There’s a big chance that you are a user of social media, and that you are familiar with the annoying social media sharer that posts photos of their personal life a bit too much for your liking. This is exactly what I have been thinking about for the past couple of days; why exactly does this happen? I decided to take a closer look at the idea of oversharing.

First of all, I believe that we live in a time where we have access to every bit of information, and also where we can share our knowledge with everyone around us. This isn’t a thought that I came up with by myself, it’s something that many people believe; we live in the “Digital Era”, sometimes also referred to as the “Information Age” where access to a computer is seen as normal (at least in developed and in some developing countries). But, when does the sharing and consuming of information become too much? I’ve noticed a change happening around me. Some of my peers are starting to become tired and bored with staying digitally connected all of the time and have therefore decided to take a break from it. I can understand why. It’s mentally exhausting to consume too much information. In a TED talk1, novelist Abha Dawesar talked about her experience of having no access to electronics because of hurricane Sandy while she was living in New York. The lack of electronics made her think about our need to stay connected: “By archiving everything we think that we can store it but time is not data; it cannot be stored. You and I know exactly what it means like to be truly present in the moment.” It’s interesting that Dawesar recognizes our tendency to archive loads of moments online. This leads me to think that social media is just adding to our mental exhaustion of information consumption by taking in lots of these ‘archives’.
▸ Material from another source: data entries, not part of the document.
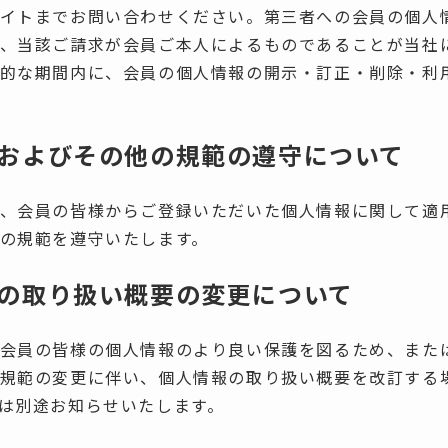
イトまでお問い合わせください。第三者への会員の個人
、当該ご請求が会員ご本人によるものであることが当社
的な期間内に、会員の個人情報の開示・訂正・削除・利
およびその他の規範の遵守について
、会員の皆様からご登録いただいた個人情報に関して適
の規範を遵守いたします。
の取り扱い概要の変更について
会員の皆様の個人情報のより良い保護を図るため、また
規範の変更に伴い、個人情報の取り扱い概要を改訂する
は別途お知らせいたします。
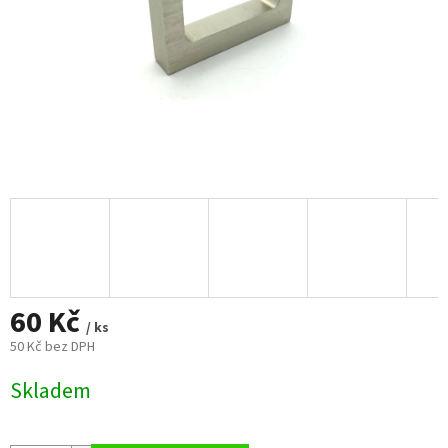
60 Kč
/ ks
50 Kč bez DPH
Měrná
Skladem
cena:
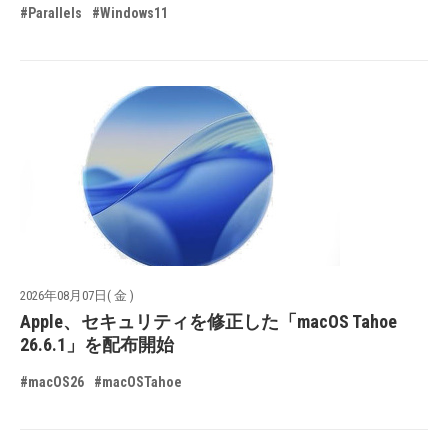
#Parallels
#Windows11
2026年08月07日( 金 )
Apple、セキュリティを修正した「macOS Tahoe
26.6.1」を配布開始
#macOS26
#macOSTahoe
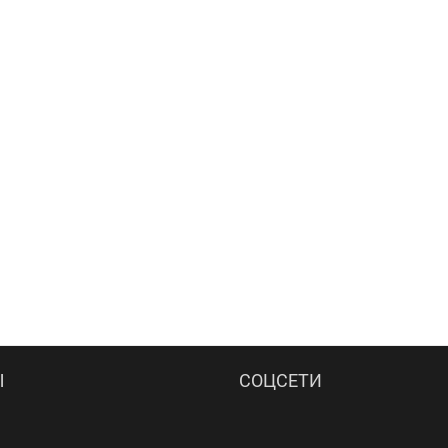
Ы
СОЦСЕТИ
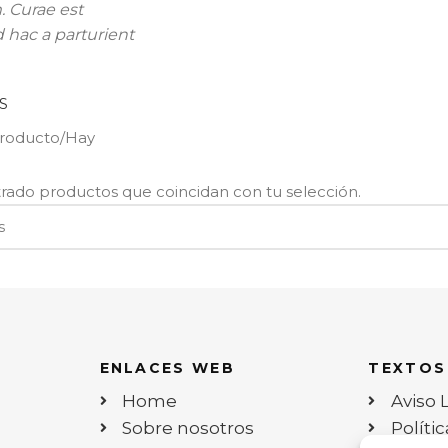
. Curae est
hac a parturient
S
producto
Hay
rado productos que coincidan con tu selección.
ENLACES WEB
TEXTOS
Home
Aviso 
Sobre nosotros
Políti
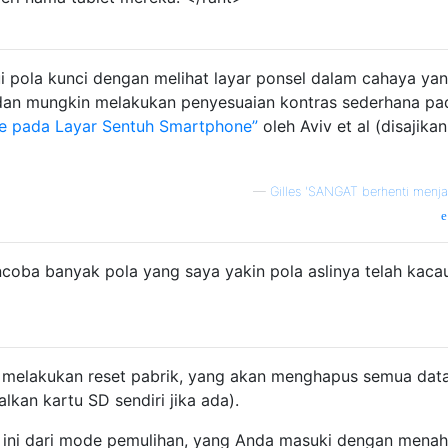
 pola kunci dengan melihat layar ponsel dalam cahaya ya
dan mungkin melakukan penyesuaian kontras sederhana pa
e pada Layar Sentuh Smartphone”
oleh Aviv et al (disajikan
—
Gilles 'SANGAT berhenti menjad
oba banyak pola yang saya yakin pola aslinya telah kacau
melakukan reset pabrik, yang akan menghapus semua dat
kan kartu SD sendiri jika ada).
ini dari mode pemulihan, yang Anda masuki dengan mena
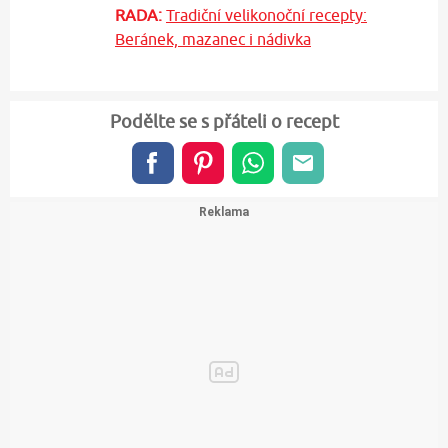
RADA:
Tradiční velikonoční recepty:
Beránek, mazanec i nádivka
Podělte se s přáteli o recept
It’s clear that we live in a world where information is abundant. But why do we feel that we have to add more information about our lives to social media? Is this what Andy Warhol meant when he said: “in the future, everyone will be world famous for 15 minutes”? Maybe it’s human nature to let each other know what is going on. Or, maybe, like Warhol said, some of us subconsciously want some kind of fame or popularity. To flip it around, why are the people that don’t share that much still on social media? I think it’s our natural curiosity that plays a part here. Perhaps you really want to know what is going on with people that you’re not in direct contact with anymore.

What I consume in information on a day-to-day basis has an effect on me, and probably on those around us as well. Whatever it is that attracts all of us to spreading and consuming information, I for one have decided to be more mindful about all of this.

1TED talk: Abha Dawesar – “Life in the ‘digital now'”


(Header image courtesy of ted.com)

1 Comment

  1. Media addiction exists! And its easy to see how people get caught up in it, but its ultimately unrewarding to be connected 16hrs a day, and studies show that facebook and twitter overuse can lead to depression and anxiety.
    I try not to overshare and post meaningful things as muxh as possible, quality over quantity or so I hope.